REQUIRED WORK - In the listing below, print exactly the lines between the line holding "Regarding step 10." and the line holding "5. Indexing at scale", inclusive, and no more.

= = = = =

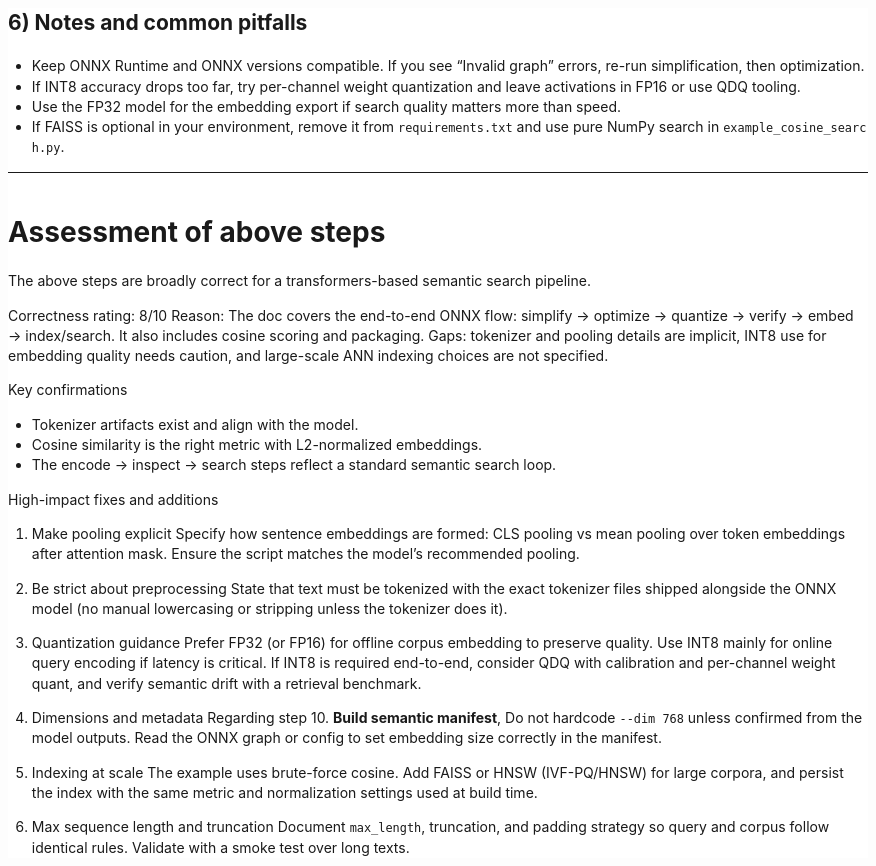 ## 6) Notes and common pitfalls

* Keep ONNX Runtime and ONNX versions compatible. If you see “Invalid graph” errors, re-run simplification, then optimization.
* If INT8 accuracy drops too far, try per-channel weight quantization and leave activations in FP16 or use QDQ tooling.
* Use the FP32 model for the embedding export if search quality matters more than speed.
* If FAISS is optional in your environment, remove it from `requirements.txt` and use pure NumPy search in `example_cosine_search.py`.

---

# Assessment of above steps

The above steps are broadly correct for a transformers-based semantic search pipeline.  

Correctness rating: 8/10
Reason: The doc covers the end-to-end ONNX flow: simplify → optimize → quantize → verify → embed → index/search. It also includes cosine scoring and packaging. Gaps: tokenizer and pooling details are implicit, INT8 use for embedding quality needs caution, and large-scale ANN indexing choices are not specified.

Key confirmations

* Tokenizer artifacts exist and align with the model. 
* Cosine similarity is the right metric with L2-normalized embeddings. 
* The encode → inspect → search steps reflect a standard semantic search loop. 

High-impact fixes and additions

1. Make pooling explicit
   Specify how sentence embeddings are formed: CLS pooling vs mean pooling over token embeddings after attention mask. Ensure the script matches the model’s recommended pooling.

2. Be strict about preprocessing
   State that text must be tokenized with the exact tokenizer files shipped alongside the ONNX model (no manual lowercasing or stripping unless the tokenizer does it). 

3. Quantization guidance
   Prefer FP32 (or FP16) for offline corpus embedding to preserve quality. Use INT8 mainly for online query encoding if latency is critical. If INT8 is required end-to-end, consider QDQ with calibration and per-channel weight quant, and verify semantic drift with a retrieval benchmark. 

4. Dimensions and metadata
   Regarding step 10. **Build semantic manifest**, Do not hardcode `--dim 768` unless confirmed from the model outputs. Read the ONNX graph or config to set embedding size correctly in the manifest. 

5. Indexing at scale
   The example uses brute-force cosine. Add FAISS or HNSW (IVF-PQ/HNSW) for large corpora, and persist the index with the same metric and normalization settings used at build time. 

6. Max sequence length and truncation
   Document `max_length`, truncation, and padding strategy so query and corpus follow identical rules. Validate with a smoke test over long texts.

= = = = =

RESPONSE -
   Regarding step 10. **Build semantic manifest**, Do not hardcode `--dim 768` unless confirmed from the model outputs. Read the ONNX graph or config to set embedding size correctly in the manifest. 

5. Indexing at scale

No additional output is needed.